Former THQ boss Danny Bilson has plans to revive the canceled Guillermo del Toro video game project Insane, he told VG247.

"I haven't heard that he's doing anything with it yet, although I do have an idea how to revive it, and I'm gonna speak to him soon," Bilson said.

Publisher THQ announced in 2012 its decision to cancel pre-production on the horror title made in development with the Hellboy director, returning all IP rights to the director at the time.

Insane was previously in development at Volition Inc., the studio responsible for developing THQ's Saints Row and Red Faction franchises. The survival horror title was announced at the Spike Video Game Awards in 2010 by del Toro. It was originally slated for a 2013 release, planned as a trilogy of games.

"As much as I can tell you about it is that it was an action adventure game with really great environments, story and characters, and it was period and very Lovecraftian," Bilson continued. "I don't wanna spoil it, in the hope that Guillermo wants to go further with it.

"It was really atmospheric, a great world. There were environments in that game that players have never been through before. It had a really interesting narrative, a really great character that the player inhabited in it.

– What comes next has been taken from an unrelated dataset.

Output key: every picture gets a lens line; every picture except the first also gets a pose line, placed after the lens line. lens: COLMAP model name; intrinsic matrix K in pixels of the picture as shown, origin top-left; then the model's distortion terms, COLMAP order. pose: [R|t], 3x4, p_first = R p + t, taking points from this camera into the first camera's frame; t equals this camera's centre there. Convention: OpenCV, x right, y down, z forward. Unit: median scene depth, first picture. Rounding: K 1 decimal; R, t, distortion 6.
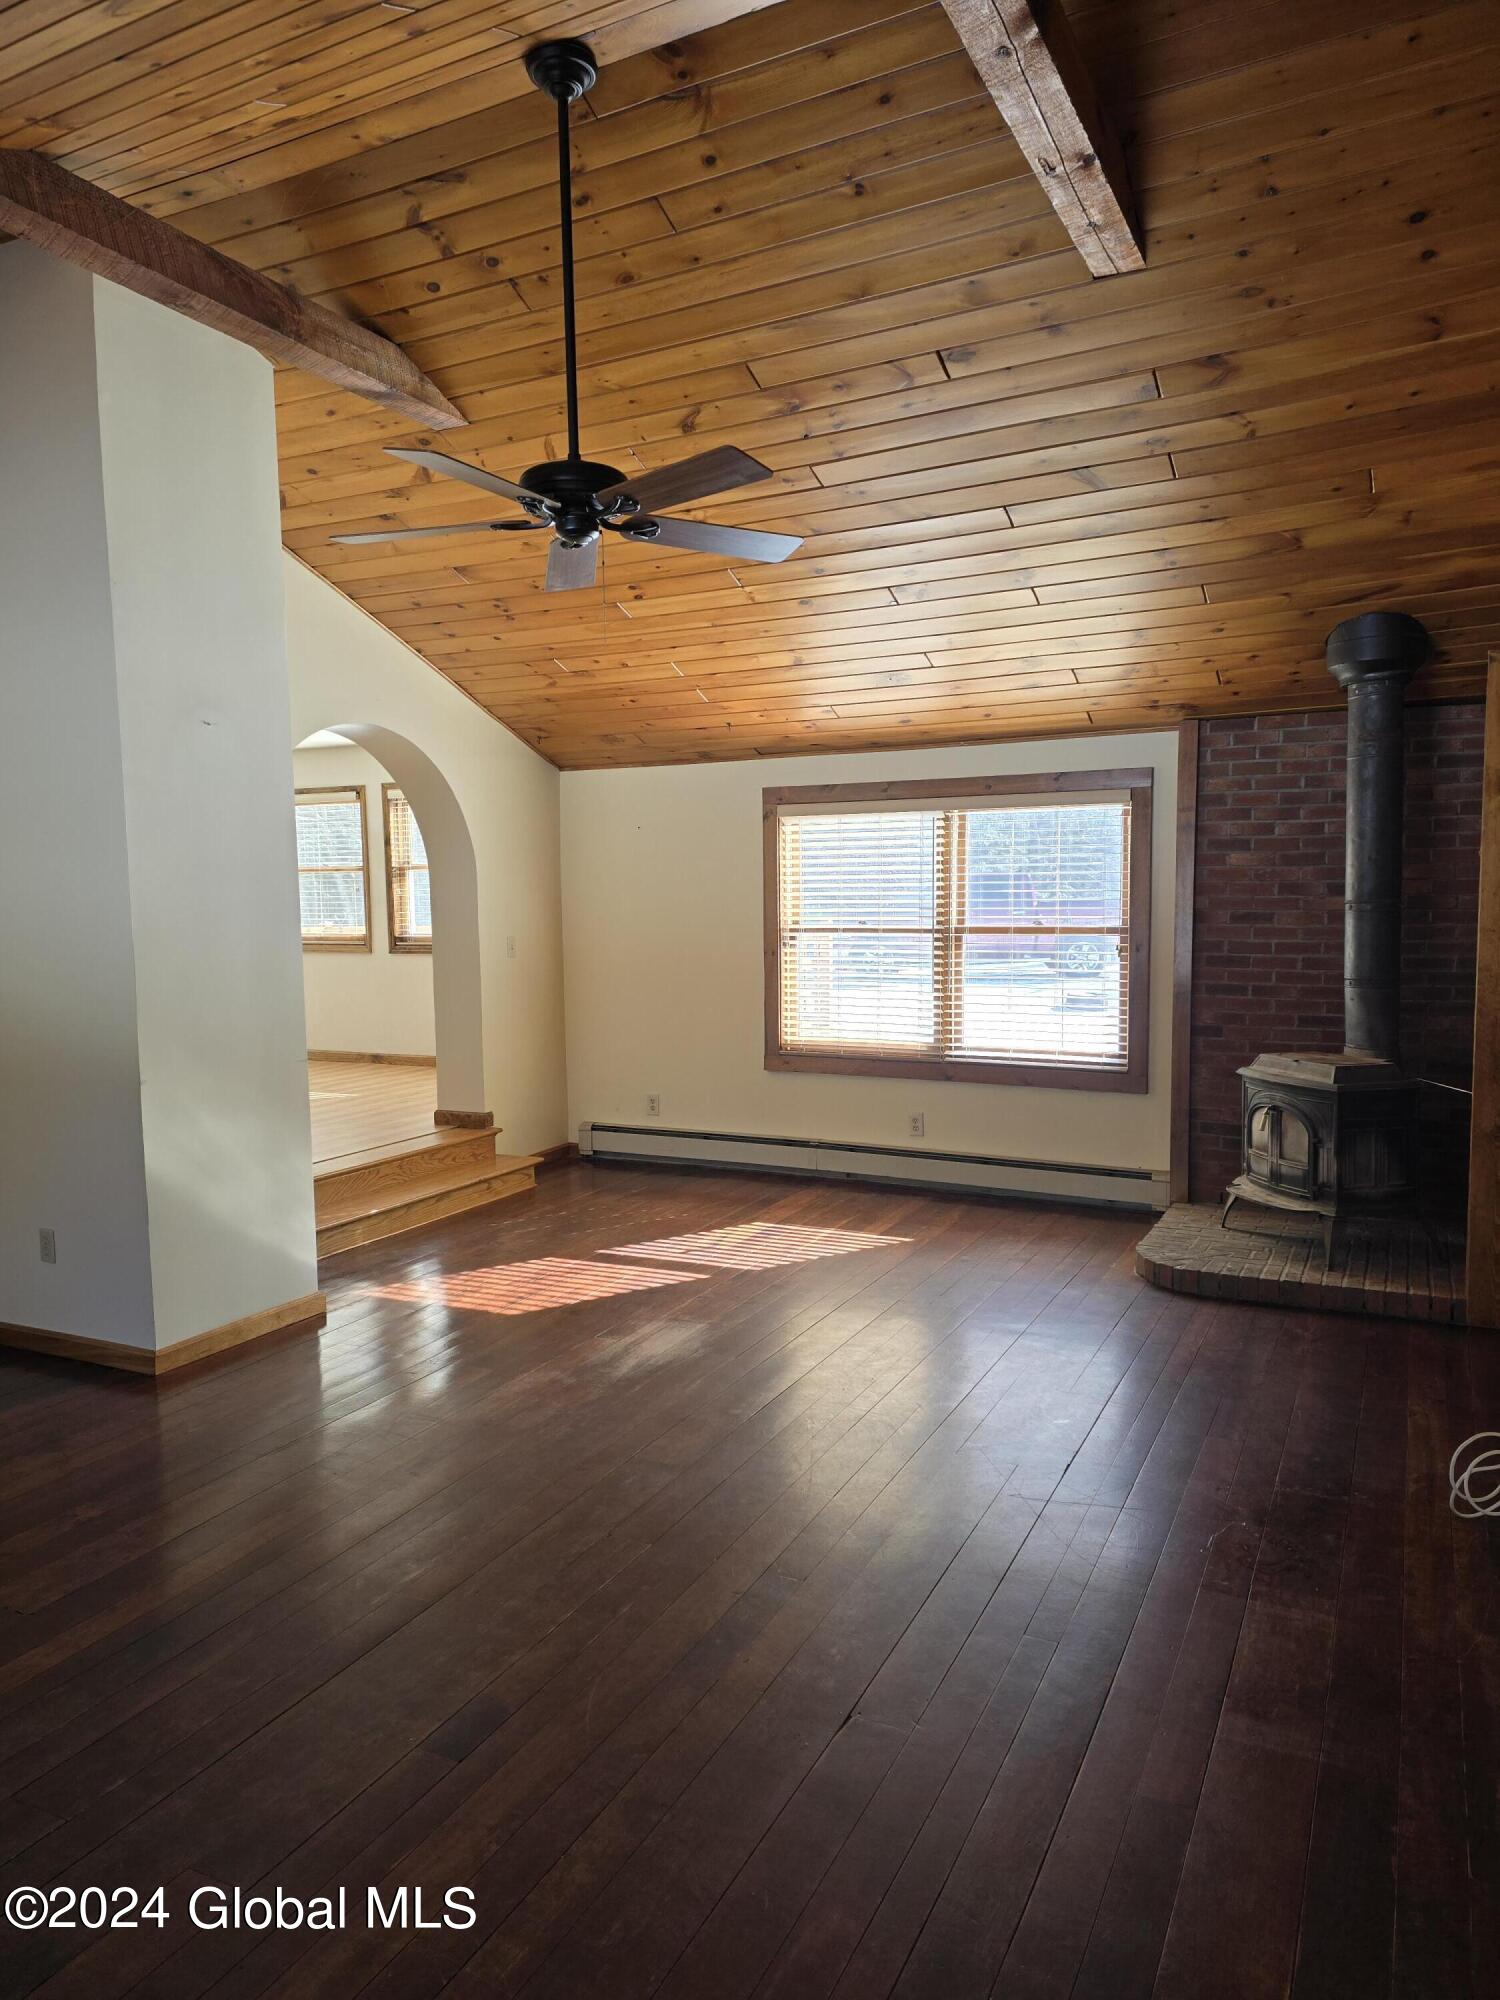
lens RADIAL K [[1296.4, 0, 754.8], [0, 1296.4, 998.6], [0, 0, 1]] dist [-0.030236, -0.023099]
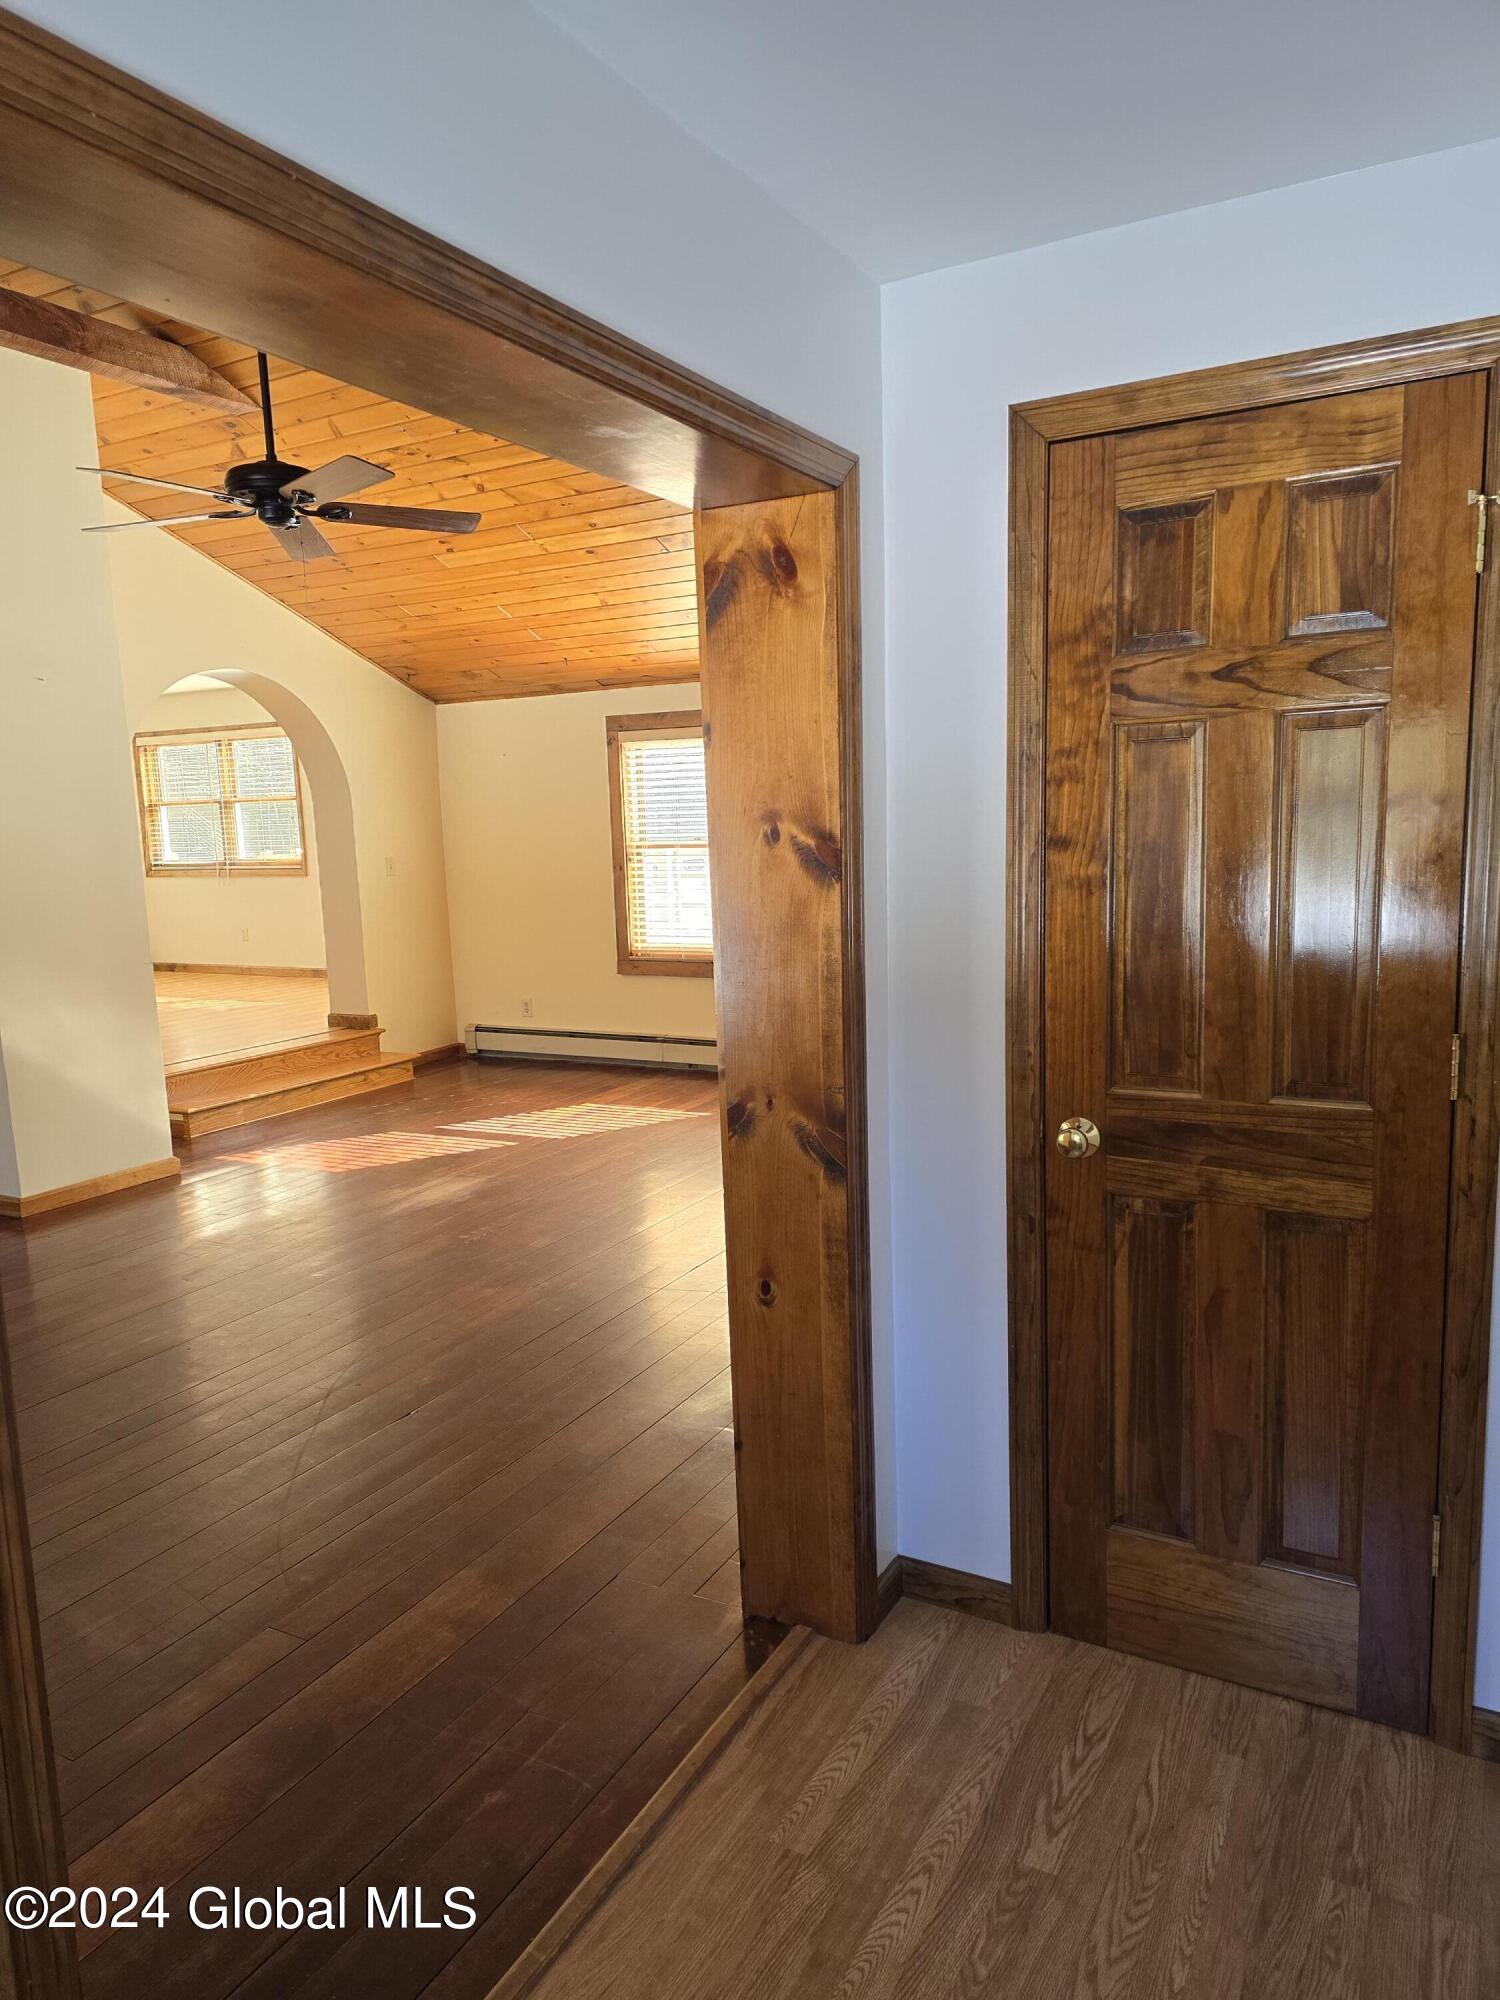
lens RADIAL K [[1296.4, 0, 745.4], [0, 1296.4, 1017.7], [0, 0, 1]] dist [-0.030236, -0.023099]
pose [[0.999157, -0.013815, -0.038662, 0.174406], [0.016641, 0.997137, 0.073762, 0.014027], [0.037532, -0.074343, 0.996526, -0.117018]]
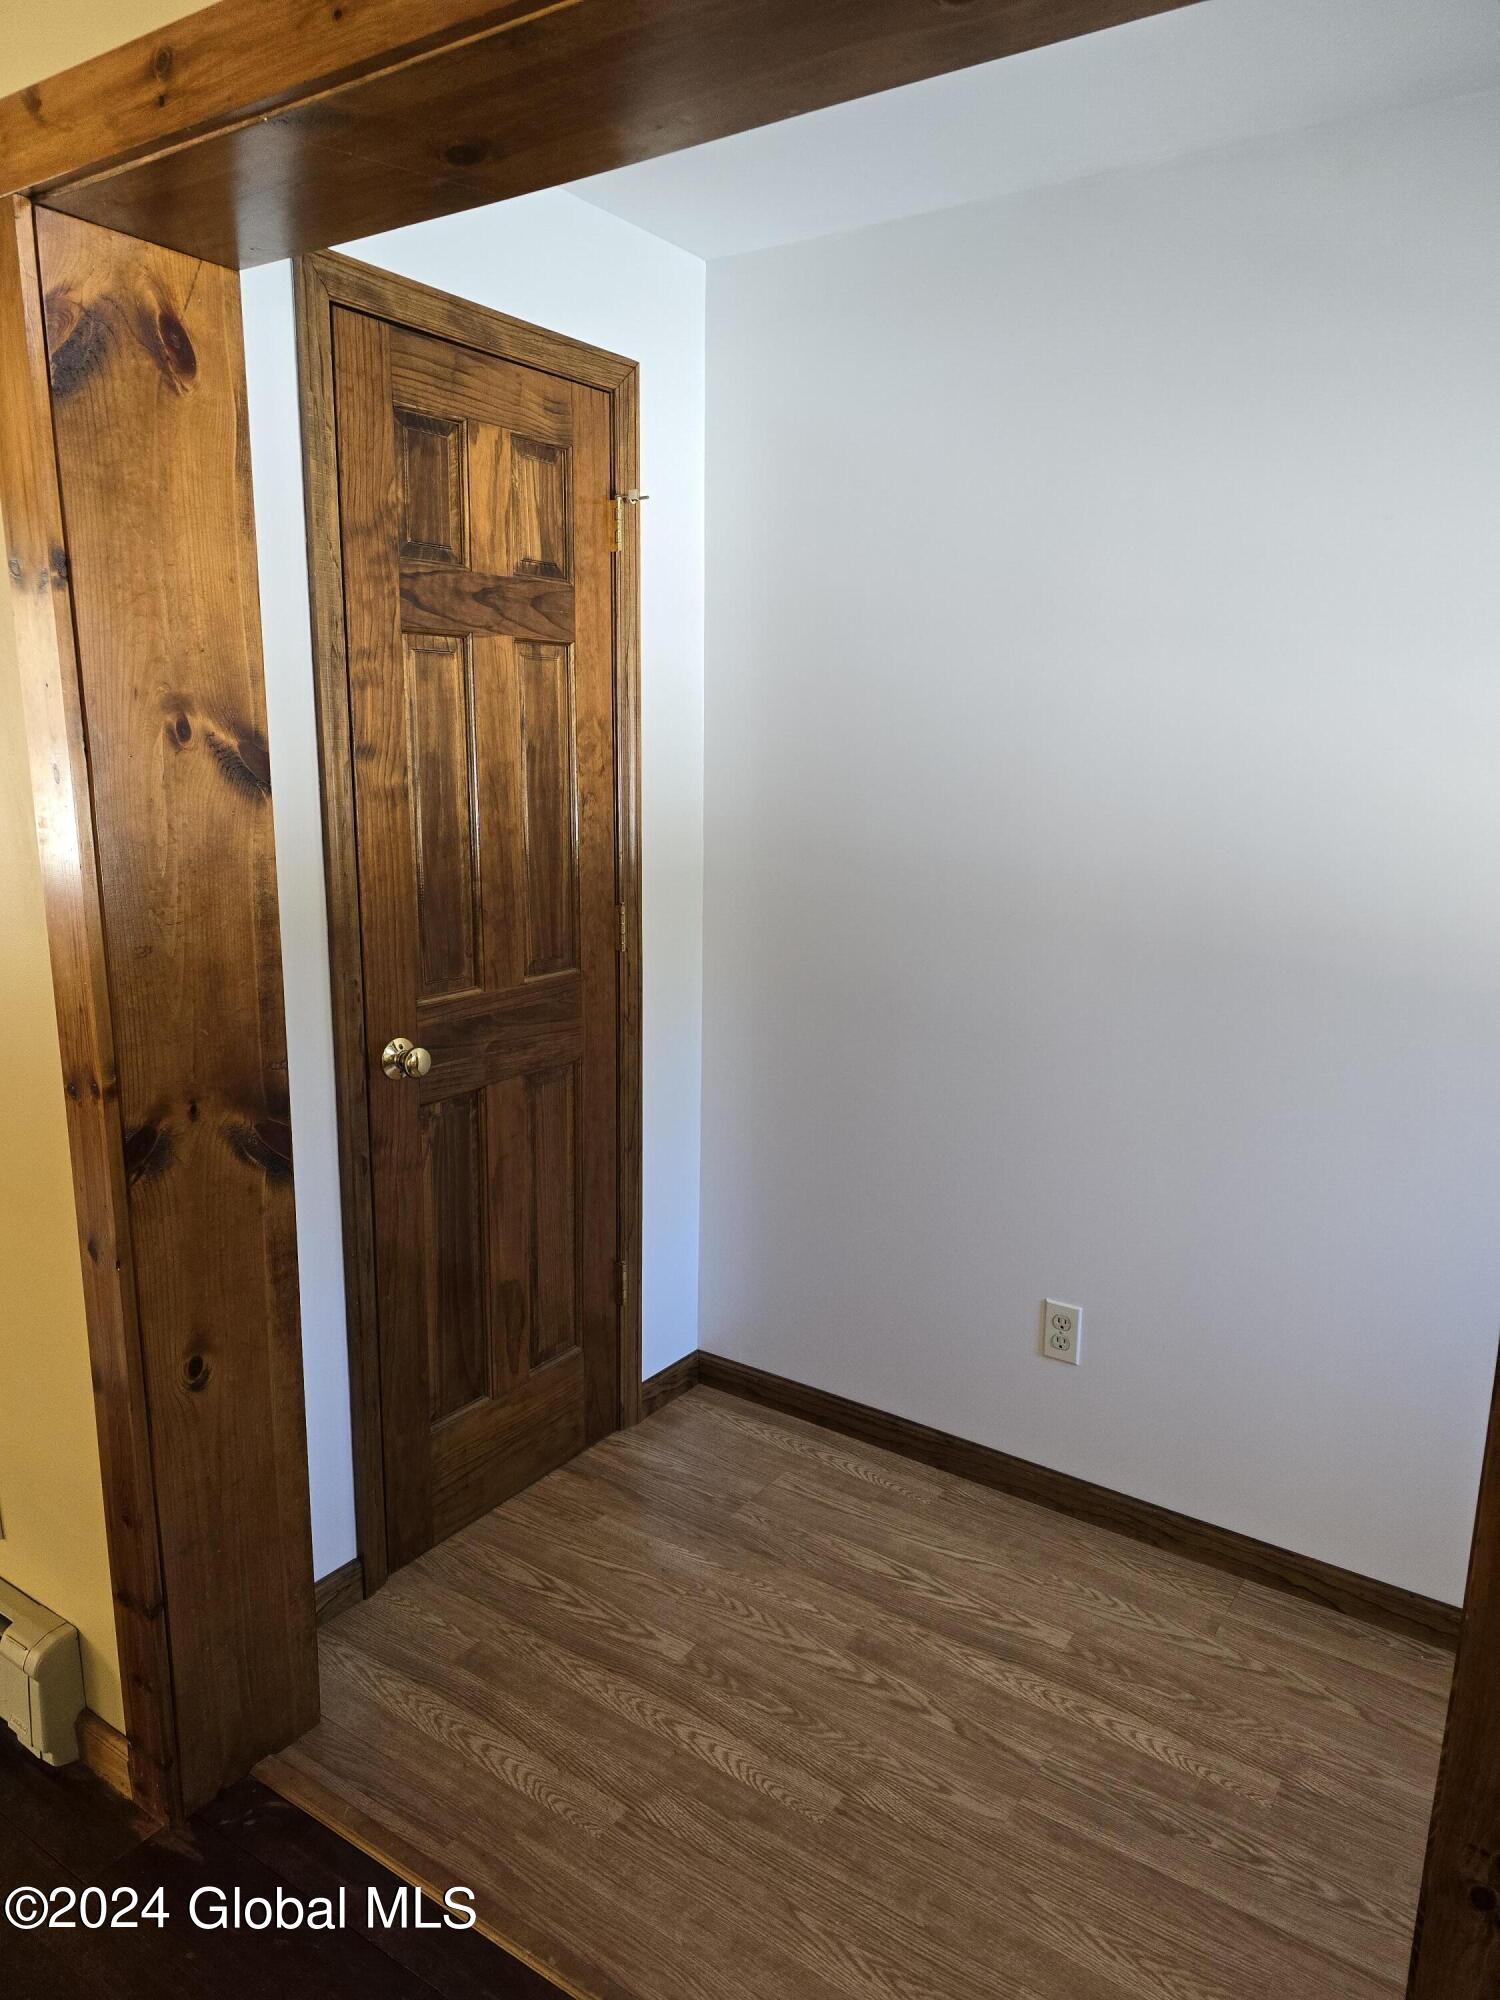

"It was at Volition for at least a year towards the end there. The people who really worked on it were at Volition. There were probably I don't remember exactly about 35 people working on it in preproduction, doing some prototyping and working on some technology, things like that. They were very passionate about it at Volition."

By late 2012, del Toro himself stated he was in talks with developers over continuing production on the cancelled game, singling out Valve as an ideal candidate. One year later, the director confirmed he may have found a studio to develop Insane.

"We are in talks with a very, very big company. I can't say who, but it's one of the big ones. They really responded to the game, they responded to what we were trying," he said at the time.

"Some of the devices of the game I need to update, because now I've seen them in other games that just came out. That always happens. But the principle we're trying to do with the game is to make it a really immersive narrative experience. It's still a really challenging proposal."